Among the miscellaneous papers in St. Paul’s old records (now safely housed at the New York State Library) is an inconspicuous half-sheet that gives us an interesting window onto public education in Albany 180 years ago.
It is hereby agreed that if the Vestry of St. Paul’s Church will cause to be placed in the large room of the School Building No. 9 corner of Dallius & Ferry Streets the necessary desks & benches for said room, under the direction of Mr. Hughes the Teacher of the District School No. 9, then the Trustees of the said District No. 9 will give to the said Vestry or their successors, the free use of said room for the purpose of a Sabbath School for the term of five years from the 1st day November 1838.
In 1838, the city of Albany had provided public education for less than a decade. As described in an excellent blog post by Fr. Kevin McGrath, O.P., it was only in 1830 that Albany organized public school districts. The effort was expanded in 1838 (the year this offer was made) with the construction of eight new schools, among them School #9, on the northeast corner of South Ferry and Dallius Street (now known as Dongan Street).
School #9, a three-story brick building with room for 210 students, was directly across Dallius Street from St. Paul’s church on South Ferry Street. While the city had been able to erect the new schools, it appears that it was not able to furnish them all. So the school trustees then turned to St. Paul’s, hoping to be able to obtain the necessary furniture at minimal cost.
Such an offer could certainly not be made today, when public institutions steer well clear of any financial arrangements with places of worship. But in a different time, with a looser interpretation of the Establishment Clause, the offer made sense for a fledgling school system that was short on funds.
When they made this offer, were Mr. Van Ingen and Mr. Gregory aware that St. Paul’s was overwhelmed with debt, and was being pressured by its creditors to sell the Ferry Street building? They may well have been, because there had been rumors about the sale of the building as early as 1836. In fact, St. Paul’s vestry decided to sell the building at a meeting on January 14, 1839, three months after the trustees’ offer. By July 1839, St. Paul’s had left the South Ferry Street building, and was worshipping with St. Peter’s Church on State Street.
Although the offer was never acted upon, we have a hint that St. Paul’s intended to accept it. A cryptic penciled note also in our archive reports a meeting immediately after the January 14, 1839 vestry decision that mentions “contributors for fitting up the Sunday School Room.”
 William H. Hughes was a teacher in School #9 for thirty-seven years, starting in 1834. No wonder that, a few years before his retirement in 1871, The Albany Evening Journal reported that neighborhood children knew the South Ferry Street school as “Hughes’ school.”

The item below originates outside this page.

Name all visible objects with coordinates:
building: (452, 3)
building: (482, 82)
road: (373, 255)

 Harmanus S. van Ingen was one of Albany’s earliest fire chiefs, the Chief Engineer of the Tivoli Hose Company, Albany’s only hose company as late as the Great Fire of 1848. On his retirement, the company was renamed the Van Ingen Company.

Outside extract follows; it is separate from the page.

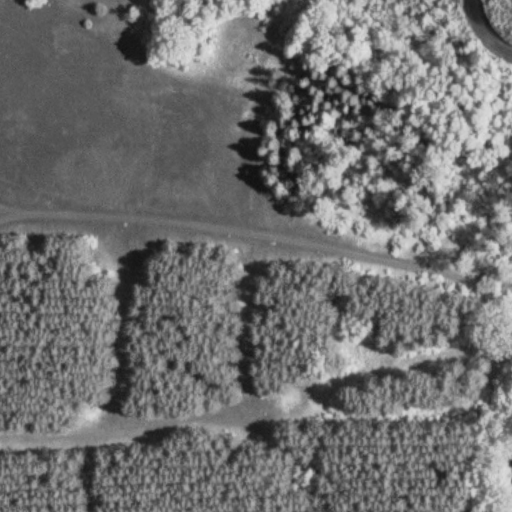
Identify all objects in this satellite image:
road: (483, 33)
road: (258, 250)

 Stephen B. Gregory was a businessman, a partner in the firm of Gregory, Bain & Co., merchants in china, glass and earthenware.
 George Rogers Howell and Jonathan Tenney, Bi-centennial history of Albany: History of the county of Albany, N.Y., from 1609 to 1886 (New York: W.W. Munsell & Co., 1886), 696.
 Albany Argus 02 Feb 1836.
 The full text, also on a half sheet of paper reads: “Minutes read. An amendment to the resolution of the vestry that it was expedient to sell St. Paul’s Church was moved, viz,. after the words to sell St. Paul’s church provided $4000 was not raised by a com. appointed by the members of the congregation at a meeting held in the church Monday 14 Jany. On motion of S. DeWitt Bloodgood the following resolutions were passed. Resolved that the names of the contributors for fitting up the Sunday School Room be entered on the minutes together with the expense of the same.”